4) Steer the Boat through Shifting Winds – “The pessimist complains about the wind; the optimist expects it to change; the realist adjusts the sails.” – William Arthur Ward. It is rare that everything goes to plan and it is your job to make adjustments when needed to stay on course. External occurrences, as well as unforeseen internal changes, impact business plans. Course corrections must be made and that is the job of the CEO. As we learn that certain objectives are just not going to pan out, or the obstacles are higher than we planned for, it is far better to face up to these issues as soon as possible, and modify (or even abandon) objectives to adjust to the new realities. The same holds true for external influences – a result of market, competitive, economic, disruptive or other short- or long-term changes. As CEO, only you can “adjust the sails.” It’s imperative that you remain alert and take action quickly!
5) Be the Best Captain You Can, for the Sake of Your Ship... and Yourself – No one said being CEO would be easy, because it’s not. Sometimes it’s hard to keep the right perspective of what the end game really is. As Yogi Bera once said “If you don't know where you are going, you will wind up somewhere else.”
There are two things to keep in mind when thinking about the longer-term outcomes: First, you will probably never be able to achieve all the goals you set for your business or personal life, but if you seek to do your personal best along the way, you will have greater success as you move towards achieving those goals.

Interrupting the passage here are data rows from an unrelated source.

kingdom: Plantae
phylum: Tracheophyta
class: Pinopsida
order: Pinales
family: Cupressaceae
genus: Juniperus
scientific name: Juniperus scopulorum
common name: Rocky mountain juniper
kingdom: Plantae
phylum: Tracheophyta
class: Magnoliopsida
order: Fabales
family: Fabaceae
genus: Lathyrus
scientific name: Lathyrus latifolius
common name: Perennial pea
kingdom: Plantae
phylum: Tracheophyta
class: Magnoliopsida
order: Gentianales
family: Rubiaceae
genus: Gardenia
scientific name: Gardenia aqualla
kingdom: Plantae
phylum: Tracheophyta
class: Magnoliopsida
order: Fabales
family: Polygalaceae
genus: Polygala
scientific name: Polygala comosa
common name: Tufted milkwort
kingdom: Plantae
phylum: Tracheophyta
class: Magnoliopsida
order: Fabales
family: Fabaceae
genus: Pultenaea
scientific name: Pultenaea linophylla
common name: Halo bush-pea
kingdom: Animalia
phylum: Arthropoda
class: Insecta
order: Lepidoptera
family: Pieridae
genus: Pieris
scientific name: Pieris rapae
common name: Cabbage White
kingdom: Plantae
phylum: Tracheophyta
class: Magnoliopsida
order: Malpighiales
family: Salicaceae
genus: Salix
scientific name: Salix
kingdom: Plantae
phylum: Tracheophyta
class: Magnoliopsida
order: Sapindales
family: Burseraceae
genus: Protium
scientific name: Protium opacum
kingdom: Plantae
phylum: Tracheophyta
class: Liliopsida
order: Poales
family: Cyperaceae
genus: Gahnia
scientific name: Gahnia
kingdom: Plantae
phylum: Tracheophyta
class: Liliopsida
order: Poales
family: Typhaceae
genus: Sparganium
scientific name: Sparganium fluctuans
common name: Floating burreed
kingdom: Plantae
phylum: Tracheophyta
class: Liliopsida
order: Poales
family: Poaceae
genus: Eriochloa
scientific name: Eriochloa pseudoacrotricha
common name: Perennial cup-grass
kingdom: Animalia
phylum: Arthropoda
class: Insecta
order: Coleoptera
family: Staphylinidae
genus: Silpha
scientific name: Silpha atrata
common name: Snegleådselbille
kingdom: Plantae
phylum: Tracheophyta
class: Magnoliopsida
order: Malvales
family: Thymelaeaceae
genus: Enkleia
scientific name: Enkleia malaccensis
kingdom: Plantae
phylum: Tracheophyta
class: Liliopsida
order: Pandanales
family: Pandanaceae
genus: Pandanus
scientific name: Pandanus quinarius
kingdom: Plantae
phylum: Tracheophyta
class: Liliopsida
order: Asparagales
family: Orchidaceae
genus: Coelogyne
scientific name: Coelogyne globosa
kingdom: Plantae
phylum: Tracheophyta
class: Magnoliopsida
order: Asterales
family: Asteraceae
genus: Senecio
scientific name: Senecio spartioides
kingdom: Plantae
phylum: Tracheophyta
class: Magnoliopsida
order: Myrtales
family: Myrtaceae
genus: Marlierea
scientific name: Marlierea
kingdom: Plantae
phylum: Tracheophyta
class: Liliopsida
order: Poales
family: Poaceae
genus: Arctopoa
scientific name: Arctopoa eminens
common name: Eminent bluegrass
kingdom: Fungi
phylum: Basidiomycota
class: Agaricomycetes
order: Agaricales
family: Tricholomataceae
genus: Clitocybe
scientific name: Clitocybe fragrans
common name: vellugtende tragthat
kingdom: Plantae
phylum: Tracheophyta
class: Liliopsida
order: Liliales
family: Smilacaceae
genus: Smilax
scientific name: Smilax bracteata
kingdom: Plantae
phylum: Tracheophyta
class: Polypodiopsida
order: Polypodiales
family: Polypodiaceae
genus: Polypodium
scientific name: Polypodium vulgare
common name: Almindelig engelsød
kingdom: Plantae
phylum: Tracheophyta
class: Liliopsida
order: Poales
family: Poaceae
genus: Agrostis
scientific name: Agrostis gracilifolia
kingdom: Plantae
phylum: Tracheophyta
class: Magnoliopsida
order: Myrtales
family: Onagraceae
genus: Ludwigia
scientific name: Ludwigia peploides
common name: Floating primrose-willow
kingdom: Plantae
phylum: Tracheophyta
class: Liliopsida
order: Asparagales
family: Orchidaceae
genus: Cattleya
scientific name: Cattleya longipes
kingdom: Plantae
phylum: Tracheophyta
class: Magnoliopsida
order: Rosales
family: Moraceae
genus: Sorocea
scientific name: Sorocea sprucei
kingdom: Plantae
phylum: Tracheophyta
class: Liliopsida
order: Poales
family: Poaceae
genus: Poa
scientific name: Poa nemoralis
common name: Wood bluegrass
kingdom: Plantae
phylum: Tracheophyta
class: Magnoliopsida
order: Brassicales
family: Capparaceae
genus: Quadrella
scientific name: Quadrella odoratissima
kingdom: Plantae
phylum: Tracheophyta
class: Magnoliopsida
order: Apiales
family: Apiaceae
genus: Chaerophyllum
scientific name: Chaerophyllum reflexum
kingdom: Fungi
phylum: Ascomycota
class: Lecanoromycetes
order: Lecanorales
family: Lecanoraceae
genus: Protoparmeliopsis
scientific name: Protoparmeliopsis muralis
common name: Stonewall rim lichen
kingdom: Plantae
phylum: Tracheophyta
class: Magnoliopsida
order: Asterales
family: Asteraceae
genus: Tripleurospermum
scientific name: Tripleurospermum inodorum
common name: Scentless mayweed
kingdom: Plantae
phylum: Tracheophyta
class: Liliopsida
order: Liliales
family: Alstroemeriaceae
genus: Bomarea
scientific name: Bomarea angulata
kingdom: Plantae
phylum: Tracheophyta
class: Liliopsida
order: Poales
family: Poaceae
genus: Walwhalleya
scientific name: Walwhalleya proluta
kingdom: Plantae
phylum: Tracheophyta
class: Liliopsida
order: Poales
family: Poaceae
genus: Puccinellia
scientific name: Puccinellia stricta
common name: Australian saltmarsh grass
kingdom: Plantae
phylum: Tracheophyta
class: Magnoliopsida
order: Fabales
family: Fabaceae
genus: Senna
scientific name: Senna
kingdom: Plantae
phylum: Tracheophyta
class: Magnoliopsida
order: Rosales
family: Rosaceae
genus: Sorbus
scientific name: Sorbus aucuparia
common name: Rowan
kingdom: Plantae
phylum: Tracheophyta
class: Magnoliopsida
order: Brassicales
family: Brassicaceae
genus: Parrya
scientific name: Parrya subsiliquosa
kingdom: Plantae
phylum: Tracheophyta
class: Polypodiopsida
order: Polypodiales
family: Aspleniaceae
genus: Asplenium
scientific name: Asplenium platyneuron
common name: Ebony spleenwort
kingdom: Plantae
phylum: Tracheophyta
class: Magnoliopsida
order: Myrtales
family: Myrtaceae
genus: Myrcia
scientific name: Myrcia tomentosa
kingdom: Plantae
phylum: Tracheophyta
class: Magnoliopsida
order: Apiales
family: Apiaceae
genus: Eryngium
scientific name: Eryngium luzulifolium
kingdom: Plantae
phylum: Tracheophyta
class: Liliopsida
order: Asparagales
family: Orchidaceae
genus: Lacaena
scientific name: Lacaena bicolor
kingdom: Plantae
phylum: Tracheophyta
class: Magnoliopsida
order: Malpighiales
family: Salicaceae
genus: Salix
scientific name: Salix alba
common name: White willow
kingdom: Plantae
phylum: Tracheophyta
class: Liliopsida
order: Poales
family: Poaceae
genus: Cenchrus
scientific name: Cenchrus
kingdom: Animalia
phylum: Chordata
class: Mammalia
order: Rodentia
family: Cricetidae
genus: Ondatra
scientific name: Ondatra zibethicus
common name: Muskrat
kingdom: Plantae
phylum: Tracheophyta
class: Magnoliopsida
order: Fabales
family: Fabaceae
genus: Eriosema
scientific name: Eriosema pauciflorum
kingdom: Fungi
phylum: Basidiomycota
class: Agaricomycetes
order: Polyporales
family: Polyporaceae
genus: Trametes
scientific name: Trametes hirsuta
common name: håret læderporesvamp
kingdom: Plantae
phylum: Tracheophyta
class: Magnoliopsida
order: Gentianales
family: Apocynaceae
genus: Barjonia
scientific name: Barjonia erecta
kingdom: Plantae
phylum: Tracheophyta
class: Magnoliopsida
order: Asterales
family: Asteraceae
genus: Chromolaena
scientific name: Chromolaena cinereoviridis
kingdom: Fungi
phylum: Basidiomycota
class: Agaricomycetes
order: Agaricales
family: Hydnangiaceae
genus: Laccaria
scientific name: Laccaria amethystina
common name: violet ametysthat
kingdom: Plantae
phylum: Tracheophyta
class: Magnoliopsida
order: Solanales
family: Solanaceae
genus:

Second, as a CEO you are responsible for thinking of your long-term personal objectives, including what comes after your current position. With the average lifespan of a CEO being between three to seven years with one company, it’s important you think about what you would like to do next, and start to set the stage. That includes preparing the organization (discretely, of course) by developing good succession plans and setting an excellent long-term course, as well as making sure that you also are personally prepared, both financially and mentally, in terms of what you may want to do next. While you may be overwhelmed with the day-to-day whirlwind of your role of CEO, now is the time to start thinking and planning for your future – as it will be here before you know it!
Serving as CEO is both complex and rewarding. Success is not guaranteed, but it is far more likely if you are clear on what must be done by you, and not by others, to keep the ship asail and to reach as satisfactory completion of your journey as the Captain of this ship.